#### SUPPLIED PASSAGE ####
The Court of Justice of European Court (CJEU) has struck down the provision allowing collection of such metadata on grounds of lack of purpose limitation, data differentiation, data protection, prior review by a court or administrative authority and consent, amongst other grounds. It observed, “Given the quantity of retained data, the sensitivity of that data and the risk of unlawful access to it, the providers of electronic communications services must, in order to ensure the full integrity and confidentiality of that data, guarantee a particularly high level of protection and security by means of appropriate technical and organisational measures. In particular, the national legislation must make provision for the data to be retained within the European Union and for the irreversible destruction of the data at the end of the data retention period” in Tele2 Sverige AB v. Post-och telestyrelsen and Secretary of State for the Home Department v. Tom Watson, Peter Brice, Geoffrey Lewis (2016). 

 

In Maximillian Schrems v. Data Protection Commissioner (2016) the CJEU struck down the transatlantic US-EU Safe Harbor agreement that enabled companies to transfer data from Europe to the United States on the ground that there was not an adequate level of safeguard to protect the data. It held that the U.S. authorities could access the data beyond what was strictly necessary and proportionate to the protection of national security. The subject had no administrative or judicial means of accessing, rectifying or erasing their data.

 

Drawing on these cases, Supreme Court of India in Writ Petition (Civil) 494 of 2012 observed that data collection, usage and storage including biometric data requires adherence to the principles of consent, purpose and storage limitation, data differentiation, data exception, data minimization, substantive and procedural fairness and safeguards, transparency, data protection and security. CAG’s audit unequivocally reveals that UIDAI has failed to adhere to the principles of consent, purpose and storage limitation, data differentiation, data exception, data minimization, substantive and procedural fairness and safeguards, transparency, data protection and security. CAG’s audit ought to have factored in the fact that “metadata is not defined in the Aadhaar Act '' given the fact that technical, business, and process metadata remains unaddressed. As a consequence, it is not limited to only process meta data like “authentication record” referred to Section 2(d) of the Aadhaar Act which means the record of the time of authentication, identity of requesting entity and the response provided by the UIDAI.
#### EXTRACTED DATA ####
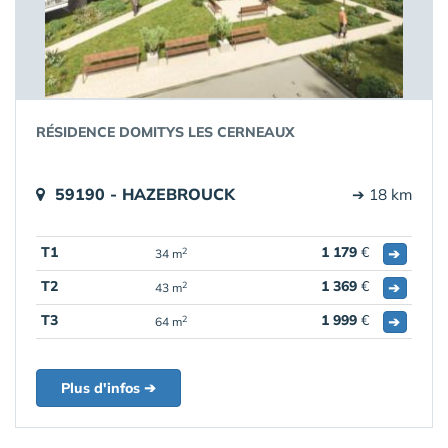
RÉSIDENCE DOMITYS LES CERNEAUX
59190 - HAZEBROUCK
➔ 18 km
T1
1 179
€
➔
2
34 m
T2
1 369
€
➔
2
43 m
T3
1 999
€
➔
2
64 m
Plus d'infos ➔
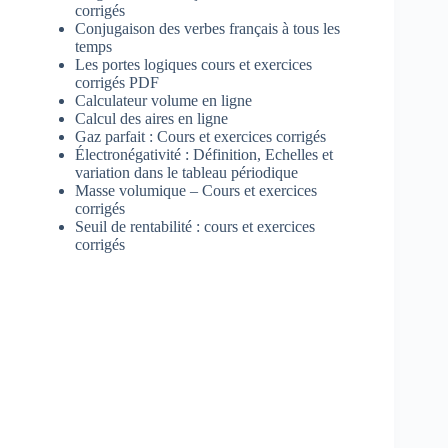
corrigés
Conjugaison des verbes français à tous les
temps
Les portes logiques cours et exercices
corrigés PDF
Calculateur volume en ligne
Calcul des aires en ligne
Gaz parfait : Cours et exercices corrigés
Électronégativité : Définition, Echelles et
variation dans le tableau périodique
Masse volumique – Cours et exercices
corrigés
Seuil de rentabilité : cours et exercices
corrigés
####
> [QUESTIONS]
• a. In the passage on data protection rulings, rewrite everything from "In Maximillian Schrems" down to "erasing their data.", swapping "U.S. authorities" for "American authorities".
• b. Copy the saved entries line for line without any changes, and leave out the pictures.

> [RESPONSES IN ORDER]
• a.
In Maximillian Schrems v. Data Protection Commissioner (2016) the CJEU struck down the transatlantic US-EU Safe Harbor agreement that enabled companies to transfer data from Europe to the United States on the ground that there was not an adequate level of safeguard to protect the data. It held that the American authorities could access the data beyond what was strictly necessary and proportionate to the protection of national security. The subject had no administrative or judicial means of accessing, rectifying or erasing their data.

• b.
RÉSIDENCE DOMITYS LES CERNEAUX
59190 - HAZEBROUCK
➔ 18 km
T1
1 179
€
➔
2
34 m
T2
1 369
€
➔
2
43 m
T3
1 999
€
➔
2
64 m
Plus d'infos ➔
corrigés
Conjugaison des verbes français à tous les
temps
Les portes logiques cours et exercices
corrigés PDF
Calculateur volume en ligne
Calcul des aires en ligne
Gaz parfait : Cours et exercices corrigés
Électronégativité : Définition, Echelles et
variation dans le tableau périodique
Masse volumique – Cours et exercices
corrigés
Seuil de rentabilité : cours et exercices
corrigés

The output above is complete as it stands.